Analysis of multilayers¶
Having discussed how the multilayer networks can be constructed, the next logical step is to discuss what analytics is offered by py3plex. In this chapter, we discuss the following functionality:
Looping constructs and iteration (multilayer networks)
Traversal (multilayer networks).
Bindings to NetworkX for arbitrary monolayer functinality.
Some useful constructs¶
Analysis of multilayer networks can be often tricky, as these structures need to be first simplified to more algorithm-friendly inputs. We next discuss some functionality supported by py3plex that potentially facilitates such endeavours.

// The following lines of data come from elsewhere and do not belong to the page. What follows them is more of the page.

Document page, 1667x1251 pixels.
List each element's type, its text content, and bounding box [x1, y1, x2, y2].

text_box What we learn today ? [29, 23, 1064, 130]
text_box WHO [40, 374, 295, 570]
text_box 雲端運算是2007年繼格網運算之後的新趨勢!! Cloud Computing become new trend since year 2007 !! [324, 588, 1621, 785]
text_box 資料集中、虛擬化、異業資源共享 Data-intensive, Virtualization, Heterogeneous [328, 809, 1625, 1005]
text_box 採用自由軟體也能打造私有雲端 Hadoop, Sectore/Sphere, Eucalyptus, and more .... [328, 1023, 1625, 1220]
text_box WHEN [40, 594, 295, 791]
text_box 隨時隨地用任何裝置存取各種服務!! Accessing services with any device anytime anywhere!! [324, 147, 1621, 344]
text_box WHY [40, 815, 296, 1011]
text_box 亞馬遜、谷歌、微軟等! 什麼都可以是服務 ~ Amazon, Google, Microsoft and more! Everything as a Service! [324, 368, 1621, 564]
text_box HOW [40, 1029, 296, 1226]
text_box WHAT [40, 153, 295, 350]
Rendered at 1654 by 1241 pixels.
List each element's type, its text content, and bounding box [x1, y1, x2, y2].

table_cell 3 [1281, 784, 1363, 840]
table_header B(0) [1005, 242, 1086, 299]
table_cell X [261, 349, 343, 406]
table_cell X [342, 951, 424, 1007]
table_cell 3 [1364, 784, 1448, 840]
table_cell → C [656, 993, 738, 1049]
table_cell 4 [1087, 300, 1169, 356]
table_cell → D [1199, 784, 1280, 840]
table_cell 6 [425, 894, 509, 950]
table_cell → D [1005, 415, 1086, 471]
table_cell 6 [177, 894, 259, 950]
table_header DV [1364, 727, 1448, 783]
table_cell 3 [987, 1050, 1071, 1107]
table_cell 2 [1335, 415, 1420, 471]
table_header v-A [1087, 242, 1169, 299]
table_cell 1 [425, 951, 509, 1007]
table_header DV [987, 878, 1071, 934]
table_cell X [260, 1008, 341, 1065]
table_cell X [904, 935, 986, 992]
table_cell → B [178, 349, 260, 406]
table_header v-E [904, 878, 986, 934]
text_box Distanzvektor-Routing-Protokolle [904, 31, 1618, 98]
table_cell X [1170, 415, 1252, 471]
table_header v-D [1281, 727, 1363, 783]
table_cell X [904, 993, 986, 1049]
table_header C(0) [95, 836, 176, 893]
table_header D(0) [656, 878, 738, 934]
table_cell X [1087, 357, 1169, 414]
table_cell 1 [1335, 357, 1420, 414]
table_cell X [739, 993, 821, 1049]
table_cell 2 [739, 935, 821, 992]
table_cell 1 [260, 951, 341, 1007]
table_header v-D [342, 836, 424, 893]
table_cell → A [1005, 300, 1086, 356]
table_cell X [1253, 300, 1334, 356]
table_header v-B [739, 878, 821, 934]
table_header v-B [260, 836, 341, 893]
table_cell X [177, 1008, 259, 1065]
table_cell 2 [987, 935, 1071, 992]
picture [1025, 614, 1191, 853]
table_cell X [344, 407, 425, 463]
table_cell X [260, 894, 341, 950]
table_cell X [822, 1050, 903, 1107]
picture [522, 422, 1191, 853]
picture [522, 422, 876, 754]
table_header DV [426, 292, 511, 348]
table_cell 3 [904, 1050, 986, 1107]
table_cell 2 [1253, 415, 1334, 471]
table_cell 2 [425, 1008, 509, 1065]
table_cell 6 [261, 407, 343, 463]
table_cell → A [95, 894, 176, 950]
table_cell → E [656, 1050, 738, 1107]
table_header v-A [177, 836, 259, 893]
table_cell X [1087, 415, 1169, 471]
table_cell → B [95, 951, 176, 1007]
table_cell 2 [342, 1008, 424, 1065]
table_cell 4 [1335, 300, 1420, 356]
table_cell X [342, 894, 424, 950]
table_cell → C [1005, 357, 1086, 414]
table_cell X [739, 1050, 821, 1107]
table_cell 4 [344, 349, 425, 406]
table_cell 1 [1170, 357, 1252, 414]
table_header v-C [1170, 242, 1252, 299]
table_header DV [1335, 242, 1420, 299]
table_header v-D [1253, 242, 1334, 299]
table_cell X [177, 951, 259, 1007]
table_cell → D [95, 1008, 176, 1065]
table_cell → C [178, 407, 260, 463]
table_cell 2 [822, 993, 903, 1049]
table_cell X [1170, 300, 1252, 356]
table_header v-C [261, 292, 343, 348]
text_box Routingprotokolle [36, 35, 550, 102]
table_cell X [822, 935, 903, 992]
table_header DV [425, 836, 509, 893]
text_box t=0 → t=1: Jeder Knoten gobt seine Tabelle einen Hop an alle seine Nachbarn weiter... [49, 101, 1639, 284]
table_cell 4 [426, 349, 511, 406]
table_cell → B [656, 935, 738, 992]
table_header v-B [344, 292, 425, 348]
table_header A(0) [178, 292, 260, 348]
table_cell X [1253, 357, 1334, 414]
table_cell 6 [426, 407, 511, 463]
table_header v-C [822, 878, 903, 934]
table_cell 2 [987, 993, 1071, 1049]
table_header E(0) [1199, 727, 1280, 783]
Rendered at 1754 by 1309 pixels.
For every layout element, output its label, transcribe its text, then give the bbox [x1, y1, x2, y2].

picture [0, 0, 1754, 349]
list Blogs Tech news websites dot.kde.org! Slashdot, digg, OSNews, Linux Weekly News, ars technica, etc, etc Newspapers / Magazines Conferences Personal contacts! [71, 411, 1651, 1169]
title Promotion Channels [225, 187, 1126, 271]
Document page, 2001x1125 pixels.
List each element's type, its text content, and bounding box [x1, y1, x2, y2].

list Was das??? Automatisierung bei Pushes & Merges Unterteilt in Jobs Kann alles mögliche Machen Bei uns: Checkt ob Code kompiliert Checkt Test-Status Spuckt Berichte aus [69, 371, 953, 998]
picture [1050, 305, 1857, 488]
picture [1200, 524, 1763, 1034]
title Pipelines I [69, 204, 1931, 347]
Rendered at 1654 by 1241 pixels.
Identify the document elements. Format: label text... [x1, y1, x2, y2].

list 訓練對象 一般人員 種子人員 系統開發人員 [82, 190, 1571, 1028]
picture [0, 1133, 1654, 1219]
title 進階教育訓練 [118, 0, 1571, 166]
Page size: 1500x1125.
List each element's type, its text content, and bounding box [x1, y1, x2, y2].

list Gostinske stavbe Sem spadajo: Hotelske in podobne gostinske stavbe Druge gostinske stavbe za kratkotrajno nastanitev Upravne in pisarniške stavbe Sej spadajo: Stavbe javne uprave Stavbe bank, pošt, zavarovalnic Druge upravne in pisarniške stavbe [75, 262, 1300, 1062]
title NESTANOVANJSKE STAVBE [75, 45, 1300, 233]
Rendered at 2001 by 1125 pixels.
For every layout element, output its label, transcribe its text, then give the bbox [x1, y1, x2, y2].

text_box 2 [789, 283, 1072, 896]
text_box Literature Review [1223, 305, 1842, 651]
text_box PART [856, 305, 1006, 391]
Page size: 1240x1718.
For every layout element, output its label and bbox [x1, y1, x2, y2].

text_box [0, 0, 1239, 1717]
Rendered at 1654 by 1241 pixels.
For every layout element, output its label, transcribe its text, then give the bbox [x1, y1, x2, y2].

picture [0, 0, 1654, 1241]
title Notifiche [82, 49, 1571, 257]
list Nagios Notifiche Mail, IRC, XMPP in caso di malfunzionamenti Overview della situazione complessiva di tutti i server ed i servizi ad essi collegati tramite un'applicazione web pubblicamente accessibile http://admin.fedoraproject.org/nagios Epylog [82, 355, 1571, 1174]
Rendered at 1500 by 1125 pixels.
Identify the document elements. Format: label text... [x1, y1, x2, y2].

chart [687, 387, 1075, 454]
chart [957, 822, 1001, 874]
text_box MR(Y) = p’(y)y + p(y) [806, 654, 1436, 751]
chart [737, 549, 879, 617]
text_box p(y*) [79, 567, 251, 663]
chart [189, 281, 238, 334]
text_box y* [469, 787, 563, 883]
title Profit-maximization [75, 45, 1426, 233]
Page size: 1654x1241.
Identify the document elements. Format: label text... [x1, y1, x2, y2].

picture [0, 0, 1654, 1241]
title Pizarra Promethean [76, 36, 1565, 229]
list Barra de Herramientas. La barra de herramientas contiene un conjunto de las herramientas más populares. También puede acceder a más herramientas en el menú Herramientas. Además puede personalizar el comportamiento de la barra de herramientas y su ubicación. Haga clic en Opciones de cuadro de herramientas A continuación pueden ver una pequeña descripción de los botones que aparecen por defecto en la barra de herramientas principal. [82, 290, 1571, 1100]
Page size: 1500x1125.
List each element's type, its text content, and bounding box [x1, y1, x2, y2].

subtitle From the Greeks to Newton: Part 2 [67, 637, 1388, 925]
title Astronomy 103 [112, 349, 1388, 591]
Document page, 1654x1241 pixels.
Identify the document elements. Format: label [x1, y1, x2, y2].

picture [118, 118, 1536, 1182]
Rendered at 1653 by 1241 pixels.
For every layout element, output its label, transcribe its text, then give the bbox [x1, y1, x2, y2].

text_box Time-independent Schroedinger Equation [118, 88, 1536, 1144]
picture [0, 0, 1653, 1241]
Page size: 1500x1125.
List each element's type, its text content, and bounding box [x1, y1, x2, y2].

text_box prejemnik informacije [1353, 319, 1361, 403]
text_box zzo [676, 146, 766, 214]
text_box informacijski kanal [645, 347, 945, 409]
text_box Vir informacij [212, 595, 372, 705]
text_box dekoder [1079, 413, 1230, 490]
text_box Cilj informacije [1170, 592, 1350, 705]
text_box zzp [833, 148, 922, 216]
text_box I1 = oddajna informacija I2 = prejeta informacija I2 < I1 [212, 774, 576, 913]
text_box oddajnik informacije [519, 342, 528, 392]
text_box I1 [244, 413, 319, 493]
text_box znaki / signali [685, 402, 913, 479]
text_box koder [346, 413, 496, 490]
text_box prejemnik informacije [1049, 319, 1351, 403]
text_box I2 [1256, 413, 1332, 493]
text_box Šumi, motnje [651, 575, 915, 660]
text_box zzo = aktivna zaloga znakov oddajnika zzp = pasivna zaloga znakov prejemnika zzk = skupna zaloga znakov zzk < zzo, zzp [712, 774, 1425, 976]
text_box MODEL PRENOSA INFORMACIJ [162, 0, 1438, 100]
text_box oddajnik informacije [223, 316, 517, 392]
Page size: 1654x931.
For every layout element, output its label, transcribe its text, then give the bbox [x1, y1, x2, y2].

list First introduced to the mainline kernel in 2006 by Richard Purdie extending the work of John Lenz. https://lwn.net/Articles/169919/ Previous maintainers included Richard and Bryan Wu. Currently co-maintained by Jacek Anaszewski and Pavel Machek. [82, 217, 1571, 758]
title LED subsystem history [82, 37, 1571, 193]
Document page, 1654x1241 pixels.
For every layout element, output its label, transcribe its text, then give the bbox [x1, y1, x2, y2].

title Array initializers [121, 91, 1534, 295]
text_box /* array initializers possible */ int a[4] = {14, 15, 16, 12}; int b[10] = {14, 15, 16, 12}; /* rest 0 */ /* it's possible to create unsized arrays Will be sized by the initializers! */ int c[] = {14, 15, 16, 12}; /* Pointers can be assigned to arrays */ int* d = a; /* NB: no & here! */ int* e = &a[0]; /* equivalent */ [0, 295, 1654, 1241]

The multinet object is the core class around everything more or less evolves.
1 2 3 4 5 6 7 8 9 10 11 12 13 14 15 16 17 18 19 20 21 22 23 24 25 26 27 28 | from py3plex.core import multinet
## a multilayer object
A = multinet.multi_layer_network().load_network("../datasets/multiedgelist.txt",input_type="multiedgelist",directed=False)
A.basic_stats()
## this is nicer printing.
A.monitor("Edge looping:")
## looping through edges:
for edge in A.get_edges(data = True):
print(edge)
A.monitor("Node looping:")
## what about nodes?
for node in A.get_nodes(data = True):
print(node)
C1 = A.subnetwork(['1'],subset_by="layers")
A.monitor(list(C1.get_nodes()))
C2 = A.subnetwork(['1'],subset_by="node_names")
A.monitor(list(C2.get_nodes()))
C3 = A.subnetwork([('1','1'),('2','1')],subset_by="node_layer_names")
A.monitor(list(C3.get_nodes()))
|
Network traversal¶
One of the simplest examples that leads to understanding what one can do with a given multilayer entwork is the notion of network traversal. We next present an example where a multilayer network is first generated and next traversed, where the locations of the random walkers traversing across intra- as well as inter-layer edges are considered.
1 2 3 4 5 6 7 8 9 10 11 12 13 14 15 16 17 18 19 20 21 22 23 24 25 26 27 28 29 30 31 32 33 34 35 36 37 38 39 40 41 42 43 44 | from py3plex.core import multinet
from py3plex.core import random_generators
import numpy as np
import queue
import matplotlib.pyplot as plt
import seaborn as sns
## some random graph
ER_multilayer = random_generators.random_multilayer_ER(3000,10,0.05,directed=False)
## seed node
all_nodes = list(ER_multilayer.get_nodes())
all_nodes_indexed = {x:en for en,x in enumerate(all_nodes)}
## spread from a random node
random_init = np.random.randint(len(all_nodes))
random_node = all_nodes[random_init]
spread_vector = np.zeros(len(ER_multilayer.core_network))
Q = queue.Queue(maxsize=3000)
Q.put(random_node)
layer_visit_sequence = []
node_visit_sequence = []
iterations = 0
while True:
if not Q.empty():
candidate = Q.get()
iterations+=1
if iterations % 100 == 0:
print("Iterations: {}".format(iterations))
for neighbor in ER_multilayer.get_neighbors(candidate[0],candidate[1]):
idx = all_nodes_indexed[neighbor]
if spread_vector[idx] != 1:
layer_visit_sequence.append(candidate[1])
node_visit_sequence.append((neighbor,iterations))
Q.put(neighbor)
spread_vector[idx] = 1
else:
break
sns.distplot(layer_visit_sequence)
plt.xlabel("Layer")
plt.ylabel("Visit density")
plt.show()
|
Extending functionality with networkX?¶
As, under the hood, most of the py3plex objects are some form of multigraphs, with some simplification, many ad hoc functionality is readily available! Assuming you still have the C1 network from the first example, simply call the monoplex_nx_wrapper method with corresponding function name:
1 2 | centralities = C1.monoplex_nx_wrapper("degree_centrality")
A.monitor(centralities)
|
A technical note¶
If you have a network without layer information, however would like to start from there, the:
A.add_dummy_layers()
Will equip each node with a dummy layer (hence all nodes are in the same layer).